TL;DR: “Founder friendliness” should mean not being hostile, but also not being submissive, to founders. Good entrepreneurs and advisors know that.
- Local v. Out of State VCs
- When you’re not CEO Material
- Preferred Stock v. Common Stock
- Ask the Users
Because we’re known as Startup/VC lawyers who don’t represent Tech VCs (just companies), I often get asked about my thoughts on “founder friendliness.” Occasionally it’s someone inexperienced expecting me to say something totally one-sided, as if “founder friendly” means always giving founders what they want. The truth is, I’ve put my fair share of founders in their place, when appropriate. As I’ve written before, company counsel does not mean founder’s counsel.
Serious lawyers provide counsel, and represent something apart from the preferences of any particular person. They don’t just push paper in whatever direction someone tells them to. Real lawyers know when and how to say “no.”

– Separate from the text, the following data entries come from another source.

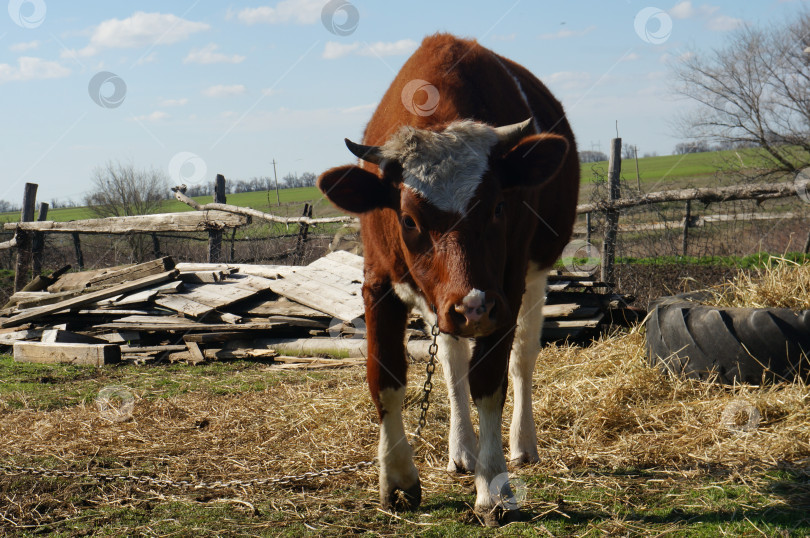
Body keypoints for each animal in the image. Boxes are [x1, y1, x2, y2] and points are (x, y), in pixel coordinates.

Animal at [318, 33, 576, 524]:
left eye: (498, 207)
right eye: (408, 219)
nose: (472, 306)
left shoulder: (505, 292)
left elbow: (490, 382)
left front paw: (493, 489)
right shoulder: (378, 283)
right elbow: (386, 378)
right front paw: (397, 479)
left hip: (531, 279)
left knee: (522, 359)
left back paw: (522, 444)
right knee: (453, 363)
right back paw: (462, 451)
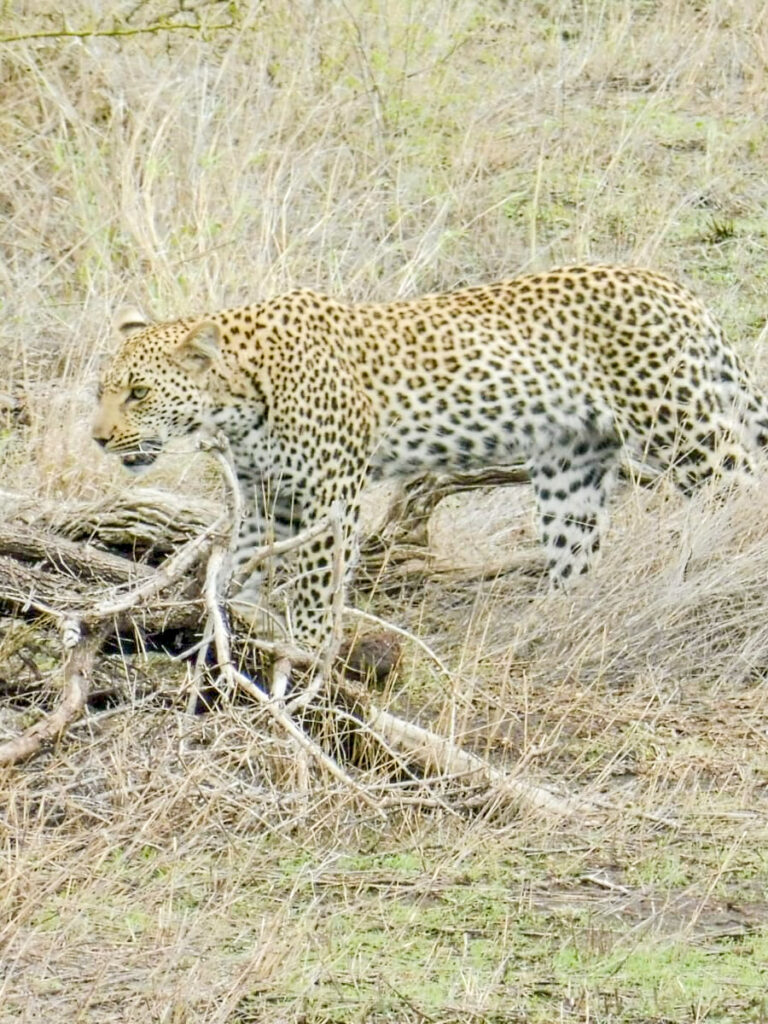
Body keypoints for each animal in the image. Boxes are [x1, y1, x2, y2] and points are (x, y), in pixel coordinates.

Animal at [92, 264, 768, 651]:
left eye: (139, 392)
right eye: (103, 391)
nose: (98, 438)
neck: (237, 397)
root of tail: (677, 290)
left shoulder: (331, 493)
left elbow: (315, 584)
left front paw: (306, 655)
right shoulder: (267, 495)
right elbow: (250, 566)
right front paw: (236, 627)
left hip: (683, 427)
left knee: (741, 492)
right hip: (570, 467)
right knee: (575, 552)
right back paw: (548, 625)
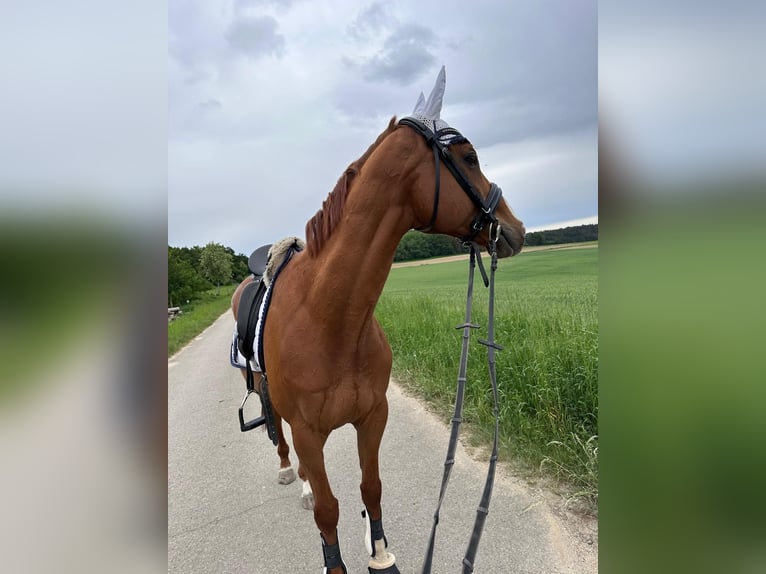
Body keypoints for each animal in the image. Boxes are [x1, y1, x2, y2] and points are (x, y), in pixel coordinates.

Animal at [252, 70, 528, 572]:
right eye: (469, 157)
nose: (514, 228)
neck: (330, 320)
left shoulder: (373, 416)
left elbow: (371, 488)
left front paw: (380, 553)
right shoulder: (308, 432)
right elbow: (328, 509)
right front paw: (335, 559)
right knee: (280, 437)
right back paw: (290, 475)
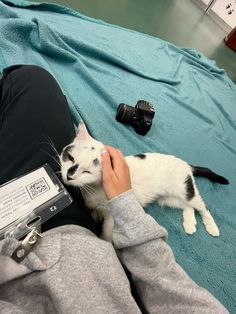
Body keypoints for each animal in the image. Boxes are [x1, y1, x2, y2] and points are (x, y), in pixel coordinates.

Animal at [59, 122, 229, 240]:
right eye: (71, 158)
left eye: (87, 171)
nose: (69, 175)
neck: (94, 190)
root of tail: (185, 163)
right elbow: (94, 209)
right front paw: (95, 214)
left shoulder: (113, 217)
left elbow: (108, 233)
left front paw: (105, 241)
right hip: (168, 199)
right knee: (188, 206)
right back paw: (189, 224)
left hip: (186, 190)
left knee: (201, 206)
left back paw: (212, 227)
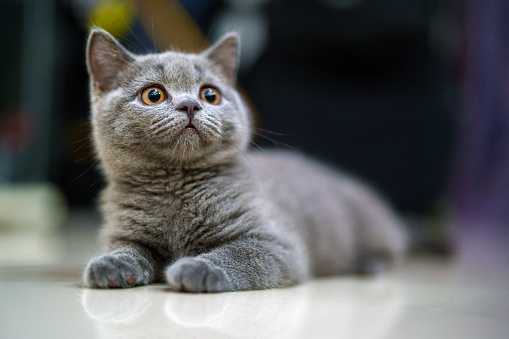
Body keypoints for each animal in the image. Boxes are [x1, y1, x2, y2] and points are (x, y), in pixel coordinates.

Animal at [82, 29, 404, 294]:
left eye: (210, 94)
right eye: (153, 94)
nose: (190, 104)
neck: (175, 186)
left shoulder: (276, 242)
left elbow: (239, 254)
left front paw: (197, 268)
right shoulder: (126, 232)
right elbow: (129, 248)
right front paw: (111, 264)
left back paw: (371, 264)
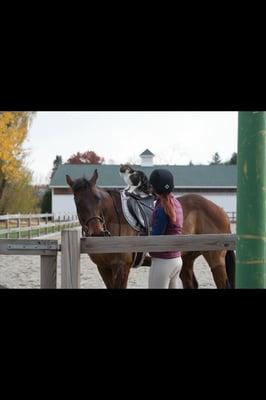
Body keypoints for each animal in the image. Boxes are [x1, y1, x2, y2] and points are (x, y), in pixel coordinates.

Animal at [66, 170, 235, 290]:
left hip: (216, 260)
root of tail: (220, 210)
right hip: (186, 260)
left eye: (98, 199)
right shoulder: (103, 268)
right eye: (77, 201)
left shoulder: (122, 266)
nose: (97, 232)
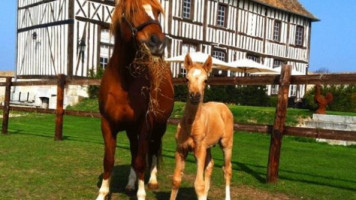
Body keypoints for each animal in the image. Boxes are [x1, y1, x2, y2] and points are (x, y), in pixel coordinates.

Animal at [96, 0, 175, 199]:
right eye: (132, 11)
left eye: (157, 12)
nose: (158, 42)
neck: (124, 80)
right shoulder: (107, 124)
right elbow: (109, 160)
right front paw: (103, 192)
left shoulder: (145, 125)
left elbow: (141, 161)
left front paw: (141, 193)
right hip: (132, 130)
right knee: (134, 150)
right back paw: (130, 184)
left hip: (159, 127)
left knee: (152, 150)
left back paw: (152, 180)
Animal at [170, 54, 234, 199]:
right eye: (187, 78)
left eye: (205, 80)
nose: (195, 96)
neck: (191, 126)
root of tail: (224, 106)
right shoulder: (180, 149)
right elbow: (176, 179)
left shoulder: (199, 150)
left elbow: (199, 184)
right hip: (208, 146)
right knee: (210, 165)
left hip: (226, 144)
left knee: (227, 169)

To me, “friendly” means the opposite of “hostile.” It means respecting a person as an equal, being transparent with them, and strongly taking into consideration their own values, goals, ideas, etc. But that is very different from spinelessly doing whatever they want you to do. The best founders seek out advisors, including investors, who will provide real, critical input; knowing that a bunch of sycophants will get them nowhere.

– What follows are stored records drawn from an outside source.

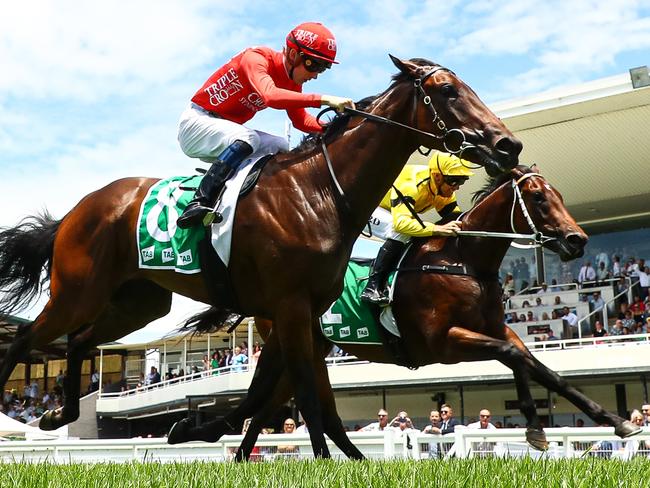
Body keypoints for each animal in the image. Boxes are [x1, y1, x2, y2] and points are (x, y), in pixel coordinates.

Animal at [0, 57, 520, 458]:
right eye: (447, 90)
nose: (507, 144)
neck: (320, 191)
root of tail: (78, 208)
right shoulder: (289, 306)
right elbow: (305, 392)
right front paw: (326, 462)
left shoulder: (302, 312)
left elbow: (268, 393)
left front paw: (194, 430)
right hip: (78, 290)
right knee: (26, 338)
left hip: (136, 303)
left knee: (79, 341)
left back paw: (58, 414)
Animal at [223, 166, 636, 460]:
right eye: (537, 197)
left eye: (559, 195)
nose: (576, 239)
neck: (463, 261)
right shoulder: (444, 343)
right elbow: (514, 357)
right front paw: (535, 428)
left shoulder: (497, 329)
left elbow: (544, 371)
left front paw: (616, 421)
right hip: (295, 341)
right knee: (278, 405)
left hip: (310, 347)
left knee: (279, 406)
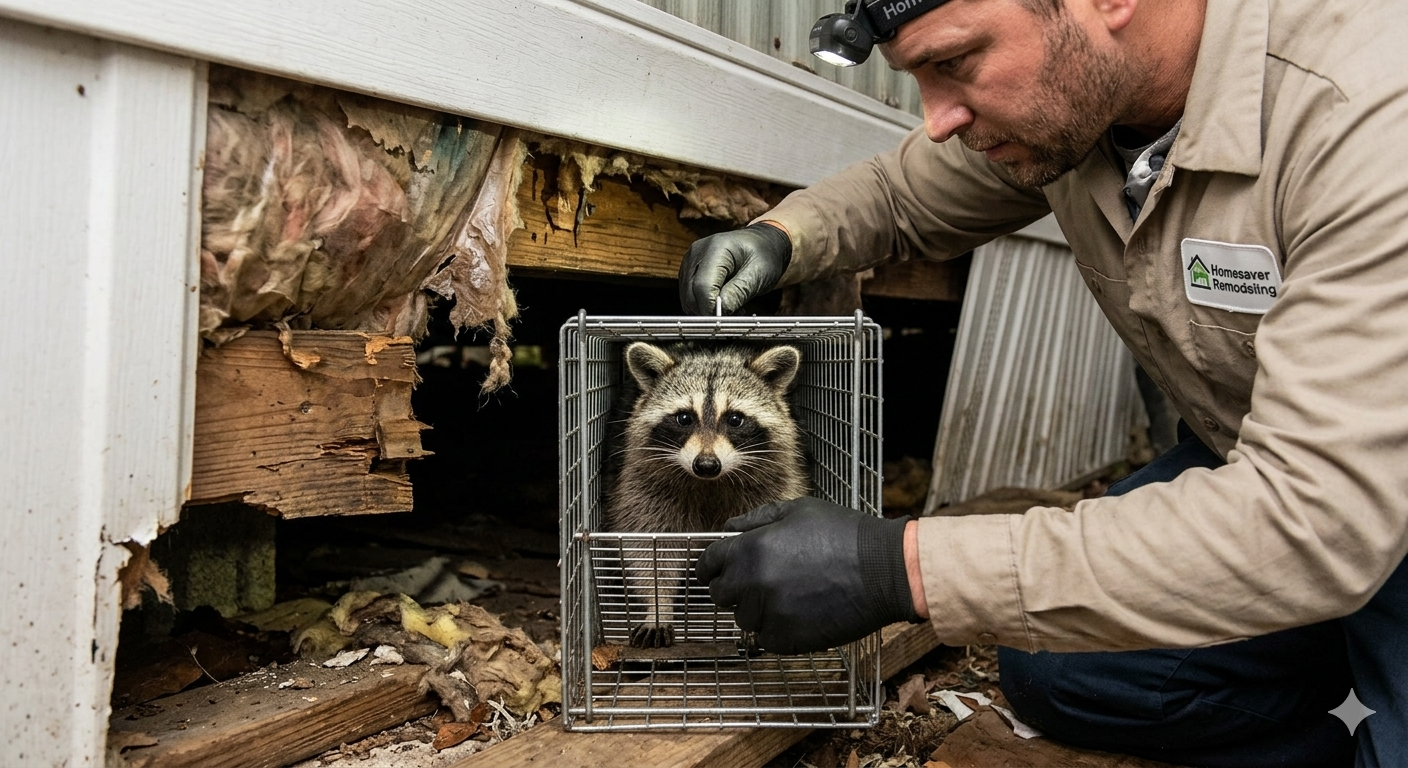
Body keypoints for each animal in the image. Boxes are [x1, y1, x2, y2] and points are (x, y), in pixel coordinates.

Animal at [605, 341, 811, 648]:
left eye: (735, 419)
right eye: (684, 418)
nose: (706, 465)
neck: (711, 482)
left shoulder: (771, 487)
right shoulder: (644, 487)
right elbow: (650, 548)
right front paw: (657, 608)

On the one hand, there is very much a culture among certain venture capitalists that treats entrepreneurs as necessary, but ultimately dispensable, steps toward returns. I have seen it firsthand, and while it exists everywhere, it is directly (negatively) correlated with (i) the number of investors willing to write checks into a particular ecosystem, and (ii) the degree to which entrepreneurs confidentially share information among each other on VC behavior, producing adverse selection issues for the real assholes. You very rarely hear about this on blog posts or twitter, but when the pep rallies and PR-oriented speaking panels come to an end, it is there.

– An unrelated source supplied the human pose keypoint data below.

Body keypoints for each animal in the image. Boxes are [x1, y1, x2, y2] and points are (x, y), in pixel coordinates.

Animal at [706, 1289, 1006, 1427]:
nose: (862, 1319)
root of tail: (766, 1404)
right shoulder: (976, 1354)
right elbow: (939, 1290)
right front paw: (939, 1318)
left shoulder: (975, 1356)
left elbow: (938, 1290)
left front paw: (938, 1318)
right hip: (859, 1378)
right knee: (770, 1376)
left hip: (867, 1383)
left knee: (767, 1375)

VCs in this category vary in the level of sophistication with which they implement their “founder hostile” strategy. Most know that playing hardball out of the gate won’t get them the deal, and they prefer more of a “bait and switch” approach where they sing the praises of the entrepreneurs upfront, and then slowly move the chess pieces over time. The moves are identifiable by people who know the game:
- put “captive” lawyers and advisors in place;
- avoid providing coaching / training resources to founders;
- tightly control the recruitment of new executives to phase in loyalists;
- keep a tight grip on unreasonable budgets so that achieving results is very hard, and failure justifies “necessary changes”;
- maneuver to prevent competitive funds from putting offers on the table;
In the end, it doesn’t matter what the cap table says; it’s “their” company now.
On the other hand, in the most competitive deals and ecosystems, there is a counter-dynamic where VCs compete with each other, essentially, on how much unilateral control they’ll give entrepreneurs. This dynamic is strongest in California. It’s, in part, due to the failure of many VCs to effectively apply basic strategic concepts – like differentiation – into their market positioning. If you’re just another VC/fund with a few connections and ideas among dozens of others, what else can you do but try to be the “easiest money”? The end-result of having these “founder submissive” investors is often immature management teams that aren’t able to effectively scale. VCs with real brands are able to avoid this.
As I’ve written before, a Board of Directors has fiduciary duties to all stockholders. As you’ll read in many different places, the moment an entrepreneur decides to take on investors, they have to step off the “king” train and focus on growing the pie, and eventually achieving an exit, for everyone.
That being said, under DE law Boards have primary fiduciary duties to common stockholders, insiders and outsiders. As the largest common stockholders (usually), and those who’ve held the equity the longest, entrepreneurs are extremely important representatives on the Board for fulfilling those duties; whether or not they are in the CEO seat. We know that preferred stockholders and common stockholders regularly have misaligned incentives. A truly “balanced” Board will prevent one part of the cap table’s incentives and preferences from overriding those of the others.
“Founder hostile” VCs are problematic because they push for the perspective of institutional investors to override those of all the other constituents on the cap table. “Founder submissive” VCs are equally problematic because they expose the company excessively to founders whose priorities may conflict with the economic interests of the broader stockholder base.
The proper balance is, of course, in the middle; where the VCs with the best reputations operate. Be transparent about your goals, incentives, and plans. Don’t beat around the bush about your investment horizon, exit expectations, and how you’ll approach executive succession when that time comes. Let the common stockholders, including founders, do the same. No BS or opaque maneuvering. And then work together, knowing that no one has the singular right to override the perspective of the others at the table.